How do we think and learn? How do we control our movements and behaviour? What makes us tick? Exploration of the human mind is a fascinating field and this degree is an equally fascinating educational journey into behaviour, cognition, and psychological principles and theory.
Alternatively, eligible graduates may undertake a fourth year of study by enrolling in the accredited Bachelor of Psychological Science with Honours. Completion of this fourth year of study is the minimal educational qualification to apply for conditional registration as a postgraduate intern in psychology in Australia.
Southern Cross University is number 1 in Australia for overall quality of education experience, student support and learning resources in Psychology (Good Universities Guide 2020).
The course covers analytical skills in solving human, organisational and community-wide problems; core topics such as social psychology, cross-cultural psychology, abnormal psychology, and biological psychology; competency in the design of research and interpretation of research findings; and a comprehensive understanding of statistical methods.
The structure moves from basic theory to application, with a strong emphasis on acquisition of an understanding of the scientific principles leading to effective professional practice. Some second and third year units involve applied skills (e.g. personal reflection, demonstration of testing methods and other assessment techniques and methods for facilitating behaviour change) while others emphasise areas in experimental psychology, statistics and research methods.
Course Learning Outcomes express learning achievement in terms of what a student should know, understand and be able to do on completion of a course. These outcomes are aligned with the graduate attributes.
|Graduate Attribute||Course Learning Outcome|
Apply knowledge of the scientific method in thinking about problems related to behaviour and mental processes
Question claims that arise from myth, stereotype, pseudoscience or untested assumptions and recognise and defend against the major fallacies of human thinking
Use reasoning and evidence to recognise, develop, defend, and criticise arguments and persuasive appeals
Demonstrate practical skills in laboratory-based and other psychological research
Demonstrate an attitude of critical thinking that includes persistence, open-mindedness, and intellectual engagement
Apply psychological concepts, theories, and research findings to solve problems in everyday life and in society
Use information in an ethical manner (e.g., acknowledge and respect work and intellectual property rights of others through appropriate citations in oral and written communication)
Exhibit a scientific attitude in critically thinking about, and learning about, human behaviour, and in creative and pragmatic problem solving
Promote evidence-based approaches to understanding and changing human behaviour
|Knowledge of a discipline|
Acquire an understanding of core topics in the discipline
Describe the basic characteristics of the science of psychology
Explain the major themes (e.g., interaction of genetics and environment) and perspectives (e.g., behavioural, evolutionary, sociocultural) of psychology
Demonstrate a capacity for independent learning to sustain personal and professional development in the changing world of the science and practice of psychology
Apply psychological principles to promote personal development through self-regulation in setting and achieving career and personal goals; self-assess performance accurately; incorporate feedback for improved performance; and purposefully evaluate the quality of one’s thinking (metacognition)
|Communication and social skills|
Write effectively in a variety of other formats (e.g., essays, research proposals, reports) and for a variety of purposes (e.g., informing, arguing)
Demonstrate effective oral communication skills in various formats (e.g., debate, group discussion, presentation) and for various purposes
Write a standard research report using American Psychological Association (APA) structure and formatting conventions
Recognise and respect social, cultural, linguistic, spiritual, and gender diversity
Recognise how privilege, power, and oppression may affect prejudice, discrimination, and inequity
Reflect on one’s experiences and learn from them in order to identify and articulate one’s personal, sociocultural, and professional values; demonstrate insightful awareness of one’s feelings, motives, and attitudes based on psychological principles
The assessment methods used in this course vary from unit to unit and may include written assignments, oral presentations, research papers, video or audio presentations, and written examinations.
On-campus students experience a variety of teaching approaches including lectures, tutorials, online activities and video-linked or podcast virtual classes.
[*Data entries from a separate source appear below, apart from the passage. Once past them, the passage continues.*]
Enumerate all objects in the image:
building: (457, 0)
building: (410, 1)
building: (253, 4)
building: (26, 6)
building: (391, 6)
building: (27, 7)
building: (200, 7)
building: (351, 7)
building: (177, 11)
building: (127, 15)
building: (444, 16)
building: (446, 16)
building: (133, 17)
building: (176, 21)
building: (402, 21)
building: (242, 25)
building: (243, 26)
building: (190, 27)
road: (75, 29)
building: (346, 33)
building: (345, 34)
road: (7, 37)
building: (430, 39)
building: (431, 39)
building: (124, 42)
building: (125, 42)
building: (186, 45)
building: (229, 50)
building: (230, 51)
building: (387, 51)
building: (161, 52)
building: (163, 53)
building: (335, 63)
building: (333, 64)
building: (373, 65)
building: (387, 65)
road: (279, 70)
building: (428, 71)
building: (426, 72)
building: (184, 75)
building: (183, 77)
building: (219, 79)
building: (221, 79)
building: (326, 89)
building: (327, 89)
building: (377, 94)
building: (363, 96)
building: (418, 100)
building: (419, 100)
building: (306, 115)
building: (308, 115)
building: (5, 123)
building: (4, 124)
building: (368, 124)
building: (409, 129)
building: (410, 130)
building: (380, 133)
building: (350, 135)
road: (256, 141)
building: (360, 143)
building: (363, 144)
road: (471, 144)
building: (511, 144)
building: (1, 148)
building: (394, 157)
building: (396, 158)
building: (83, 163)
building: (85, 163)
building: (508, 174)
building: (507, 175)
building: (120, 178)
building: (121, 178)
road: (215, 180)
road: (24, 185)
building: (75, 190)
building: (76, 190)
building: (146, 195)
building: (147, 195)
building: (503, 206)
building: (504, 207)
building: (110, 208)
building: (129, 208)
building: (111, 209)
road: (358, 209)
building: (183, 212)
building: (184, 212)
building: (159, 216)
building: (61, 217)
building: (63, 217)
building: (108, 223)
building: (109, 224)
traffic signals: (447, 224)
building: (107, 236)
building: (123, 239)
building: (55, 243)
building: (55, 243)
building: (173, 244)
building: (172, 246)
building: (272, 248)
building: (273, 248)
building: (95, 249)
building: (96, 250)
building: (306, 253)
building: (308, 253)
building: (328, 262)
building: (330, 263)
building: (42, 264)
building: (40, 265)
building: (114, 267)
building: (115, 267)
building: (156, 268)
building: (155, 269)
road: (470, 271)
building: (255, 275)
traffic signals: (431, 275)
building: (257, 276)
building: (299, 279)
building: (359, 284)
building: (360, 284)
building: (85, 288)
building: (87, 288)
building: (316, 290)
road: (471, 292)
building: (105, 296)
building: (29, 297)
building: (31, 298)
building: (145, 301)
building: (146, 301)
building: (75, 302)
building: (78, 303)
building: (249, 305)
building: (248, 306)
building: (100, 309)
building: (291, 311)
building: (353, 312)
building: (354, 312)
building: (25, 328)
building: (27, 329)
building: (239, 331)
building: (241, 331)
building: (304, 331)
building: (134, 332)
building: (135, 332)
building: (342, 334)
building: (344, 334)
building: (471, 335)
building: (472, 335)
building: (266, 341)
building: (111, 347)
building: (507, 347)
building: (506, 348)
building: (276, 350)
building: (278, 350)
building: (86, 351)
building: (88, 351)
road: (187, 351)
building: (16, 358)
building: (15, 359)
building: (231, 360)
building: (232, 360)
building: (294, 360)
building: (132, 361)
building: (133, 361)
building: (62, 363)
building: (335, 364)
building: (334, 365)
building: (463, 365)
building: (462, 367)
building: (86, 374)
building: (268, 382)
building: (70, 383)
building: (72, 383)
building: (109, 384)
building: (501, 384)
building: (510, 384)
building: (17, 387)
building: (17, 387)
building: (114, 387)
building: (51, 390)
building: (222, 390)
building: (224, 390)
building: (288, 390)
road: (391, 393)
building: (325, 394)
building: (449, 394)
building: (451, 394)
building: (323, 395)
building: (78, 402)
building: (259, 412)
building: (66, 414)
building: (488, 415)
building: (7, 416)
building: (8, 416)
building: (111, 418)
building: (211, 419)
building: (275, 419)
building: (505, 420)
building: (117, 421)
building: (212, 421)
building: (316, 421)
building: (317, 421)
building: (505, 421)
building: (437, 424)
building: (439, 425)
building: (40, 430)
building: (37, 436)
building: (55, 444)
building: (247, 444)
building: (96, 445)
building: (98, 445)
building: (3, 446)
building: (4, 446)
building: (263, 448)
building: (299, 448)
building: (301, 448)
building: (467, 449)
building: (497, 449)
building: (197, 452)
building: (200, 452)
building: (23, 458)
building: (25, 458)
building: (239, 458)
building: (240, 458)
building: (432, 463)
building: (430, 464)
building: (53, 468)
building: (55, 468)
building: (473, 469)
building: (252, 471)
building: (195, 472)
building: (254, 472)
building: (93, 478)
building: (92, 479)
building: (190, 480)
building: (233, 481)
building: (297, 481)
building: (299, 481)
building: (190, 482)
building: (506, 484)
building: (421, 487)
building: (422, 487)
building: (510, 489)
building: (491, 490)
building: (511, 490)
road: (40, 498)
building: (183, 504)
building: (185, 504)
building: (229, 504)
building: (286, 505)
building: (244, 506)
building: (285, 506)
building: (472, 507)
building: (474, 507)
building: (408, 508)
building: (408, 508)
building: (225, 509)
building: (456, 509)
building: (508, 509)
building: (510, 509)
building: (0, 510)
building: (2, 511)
The method of teaching may vary from unit to unit. All of the core units are taught in converged delivery mode, and are available to online students.
This is a pathway to the Honours year for eligible students and to further training for registration as a psychologist.
Psychologists are employed in health, social and disability services, youth services, corrective services, the armed services, research agencies such as the CSIRO, and in education.
Private industry is also a large employer of those with psychology degrees who receive further specialised training for work; in management, human resources and corporate consultancy services.
The course has Australian Psychology Accreditation Council (APAC) accreditation for entrance into postgraduate training.